Field of dreams and analytics
When I’m not busy working in the web analytics world I’m often playing or practicing for a very competitive baseball team. The team is basically made up of my group of friends, and none of us are even close to being major league quality. However, when you put a bunch of guys into an athletic context, even friends have a tendency to get cutthroat.
During my team’s pre-season our manager made a habit of sending the players a copy of each game’s box score. This maneuver was an attempt at being transparent with the information upon which he was making his decisions. His presumed logic was to show us the factual breakdown of the game so as to validate his impending decisions as well as cut down on the inevitable questions and complaints relating to them.

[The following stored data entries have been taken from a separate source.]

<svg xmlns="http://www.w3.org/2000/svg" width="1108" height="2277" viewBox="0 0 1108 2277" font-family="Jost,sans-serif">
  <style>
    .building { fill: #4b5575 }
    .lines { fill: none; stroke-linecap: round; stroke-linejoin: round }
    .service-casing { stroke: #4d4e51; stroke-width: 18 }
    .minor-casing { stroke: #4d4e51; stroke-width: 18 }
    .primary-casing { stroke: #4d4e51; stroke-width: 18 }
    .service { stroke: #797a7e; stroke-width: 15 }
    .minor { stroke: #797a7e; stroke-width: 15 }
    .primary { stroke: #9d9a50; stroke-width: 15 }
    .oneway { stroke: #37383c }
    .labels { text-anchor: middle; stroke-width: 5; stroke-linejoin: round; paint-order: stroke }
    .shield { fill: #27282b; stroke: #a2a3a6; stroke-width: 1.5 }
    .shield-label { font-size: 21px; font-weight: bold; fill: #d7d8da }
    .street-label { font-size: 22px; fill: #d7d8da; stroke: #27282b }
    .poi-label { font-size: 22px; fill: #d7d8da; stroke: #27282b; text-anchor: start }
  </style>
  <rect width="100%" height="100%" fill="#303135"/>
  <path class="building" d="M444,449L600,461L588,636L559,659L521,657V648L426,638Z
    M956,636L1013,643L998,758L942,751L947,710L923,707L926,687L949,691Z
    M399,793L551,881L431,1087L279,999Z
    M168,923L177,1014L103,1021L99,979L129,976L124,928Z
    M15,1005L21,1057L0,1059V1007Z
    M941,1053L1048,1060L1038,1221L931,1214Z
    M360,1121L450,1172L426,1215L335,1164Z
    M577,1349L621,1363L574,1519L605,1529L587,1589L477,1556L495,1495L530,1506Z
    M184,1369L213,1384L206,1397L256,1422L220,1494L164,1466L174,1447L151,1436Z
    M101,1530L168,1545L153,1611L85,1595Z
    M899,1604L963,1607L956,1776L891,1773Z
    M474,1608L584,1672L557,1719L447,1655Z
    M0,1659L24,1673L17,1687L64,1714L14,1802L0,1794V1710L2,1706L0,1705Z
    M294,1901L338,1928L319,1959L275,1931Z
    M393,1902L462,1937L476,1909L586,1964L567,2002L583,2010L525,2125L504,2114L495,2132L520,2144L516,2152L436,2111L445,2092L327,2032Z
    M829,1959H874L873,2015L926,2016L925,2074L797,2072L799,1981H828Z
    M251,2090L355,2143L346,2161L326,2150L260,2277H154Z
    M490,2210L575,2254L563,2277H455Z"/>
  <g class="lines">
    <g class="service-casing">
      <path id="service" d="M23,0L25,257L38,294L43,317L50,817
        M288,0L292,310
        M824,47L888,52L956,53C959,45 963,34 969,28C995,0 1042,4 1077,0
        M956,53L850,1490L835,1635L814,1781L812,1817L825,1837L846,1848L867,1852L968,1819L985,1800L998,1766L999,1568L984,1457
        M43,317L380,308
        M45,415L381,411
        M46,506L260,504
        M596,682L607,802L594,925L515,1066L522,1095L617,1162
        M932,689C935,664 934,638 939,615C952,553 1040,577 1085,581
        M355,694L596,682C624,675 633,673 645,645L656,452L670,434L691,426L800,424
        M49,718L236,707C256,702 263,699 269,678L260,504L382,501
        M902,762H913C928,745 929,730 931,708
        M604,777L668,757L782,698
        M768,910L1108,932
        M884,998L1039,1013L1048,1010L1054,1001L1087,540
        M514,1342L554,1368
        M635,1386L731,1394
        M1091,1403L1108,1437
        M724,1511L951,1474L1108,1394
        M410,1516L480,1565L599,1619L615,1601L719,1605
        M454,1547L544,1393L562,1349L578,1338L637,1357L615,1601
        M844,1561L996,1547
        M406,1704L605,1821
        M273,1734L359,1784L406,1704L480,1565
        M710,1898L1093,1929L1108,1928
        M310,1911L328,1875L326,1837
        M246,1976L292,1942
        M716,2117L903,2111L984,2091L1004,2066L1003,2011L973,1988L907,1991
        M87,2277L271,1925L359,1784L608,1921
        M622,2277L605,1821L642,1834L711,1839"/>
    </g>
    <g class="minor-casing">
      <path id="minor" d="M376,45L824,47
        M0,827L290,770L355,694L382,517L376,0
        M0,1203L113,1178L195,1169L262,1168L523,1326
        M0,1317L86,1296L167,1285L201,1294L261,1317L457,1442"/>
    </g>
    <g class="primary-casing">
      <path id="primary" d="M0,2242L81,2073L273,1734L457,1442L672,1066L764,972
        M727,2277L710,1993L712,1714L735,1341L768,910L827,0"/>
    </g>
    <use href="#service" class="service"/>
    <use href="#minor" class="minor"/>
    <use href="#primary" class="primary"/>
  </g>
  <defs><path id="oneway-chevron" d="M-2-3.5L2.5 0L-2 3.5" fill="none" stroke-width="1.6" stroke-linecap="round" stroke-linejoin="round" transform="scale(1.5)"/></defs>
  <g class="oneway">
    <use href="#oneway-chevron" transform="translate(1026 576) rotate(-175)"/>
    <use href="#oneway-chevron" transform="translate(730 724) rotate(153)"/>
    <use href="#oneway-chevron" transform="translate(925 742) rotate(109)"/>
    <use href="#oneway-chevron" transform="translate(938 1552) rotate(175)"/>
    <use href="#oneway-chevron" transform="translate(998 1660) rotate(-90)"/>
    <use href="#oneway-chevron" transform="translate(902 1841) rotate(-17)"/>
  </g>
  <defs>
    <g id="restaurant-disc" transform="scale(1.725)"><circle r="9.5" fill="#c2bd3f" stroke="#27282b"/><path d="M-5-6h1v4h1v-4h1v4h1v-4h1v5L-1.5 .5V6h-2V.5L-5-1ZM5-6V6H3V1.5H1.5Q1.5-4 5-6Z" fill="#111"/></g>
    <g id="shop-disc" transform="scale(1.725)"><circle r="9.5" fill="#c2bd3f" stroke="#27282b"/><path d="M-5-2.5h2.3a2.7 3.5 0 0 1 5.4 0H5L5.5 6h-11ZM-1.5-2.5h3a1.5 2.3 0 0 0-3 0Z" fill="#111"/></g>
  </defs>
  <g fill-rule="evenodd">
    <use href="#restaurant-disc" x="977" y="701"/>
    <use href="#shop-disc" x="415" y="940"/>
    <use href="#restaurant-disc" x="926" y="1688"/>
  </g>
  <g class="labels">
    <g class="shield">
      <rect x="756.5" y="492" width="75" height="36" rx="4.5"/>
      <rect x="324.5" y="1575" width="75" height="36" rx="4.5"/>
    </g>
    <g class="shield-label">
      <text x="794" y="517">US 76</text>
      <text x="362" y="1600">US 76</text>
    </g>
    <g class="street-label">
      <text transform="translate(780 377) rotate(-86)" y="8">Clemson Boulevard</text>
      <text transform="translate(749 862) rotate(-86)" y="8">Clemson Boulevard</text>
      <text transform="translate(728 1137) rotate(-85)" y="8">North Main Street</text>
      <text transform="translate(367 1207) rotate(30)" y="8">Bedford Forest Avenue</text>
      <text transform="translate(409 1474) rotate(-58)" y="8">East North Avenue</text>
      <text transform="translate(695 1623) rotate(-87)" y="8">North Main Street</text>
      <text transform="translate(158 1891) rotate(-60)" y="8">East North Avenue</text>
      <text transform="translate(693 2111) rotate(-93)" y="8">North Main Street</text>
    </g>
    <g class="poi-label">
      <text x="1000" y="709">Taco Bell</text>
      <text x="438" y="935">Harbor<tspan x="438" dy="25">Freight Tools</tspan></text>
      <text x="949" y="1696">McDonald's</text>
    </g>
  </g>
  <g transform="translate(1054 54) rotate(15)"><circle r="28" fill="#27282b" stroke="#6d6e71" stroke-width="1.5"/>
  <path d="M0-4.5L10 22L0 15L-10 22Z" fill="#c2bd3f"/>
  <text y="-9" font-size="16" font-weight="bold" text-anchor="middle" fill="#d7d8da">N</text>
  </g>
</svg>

Despite his best efforts, the approach backfired miserably. Guys on the team were putting almost all the official scoring into question: if a player got a hit but officially it was ruled an error, that player would claim he was a victim of an unfair judgment and indeed deserved that hit; if, while on the field, one of our players blew a throw to first base and was charged with an error, he alleged that the throw would have been on target had the first baseman been properly positioned.
This situation is analogous to internal dissent within a company: if a website is suffering, it’s entirely possible that the person responsible for the site’s content will blame those responsible for the site’s navigation (can you see the potential domino affect?). Sure the click stream data may shed some light into users’ respective paths, points of abandonment and conversion frequency, but it falls short in revealing why customers actually did what they did.
When my manager stopped relaying the factual score sheet to us and alternatively started to record an in-depth account of each play that transpired, the questioning and squabbling stopped abruptly. The story on each play went from being hazy and contentious to being tellingly unambiguous.
Even though creating organizational harmony is not the primary purpose of attitudinal analytics, could that possibly be one of its side benefits? Now that players on my team have a written explanation of what they’re doing, both right and wrong, they are actually going out of their way to ask others how they can improve.
When the story is being told by the customers instead of the numbers that track them, department heads need not be at odds over where the website’s strengths and weaknesses lie – the answers are right in front of them!
If complete transparency of results can be leveraged to foster an environment of mutual accountability and collective accomplishment, a company’s website knows no bounds. As for my baseball team, I still need to learn how to hit a curveball.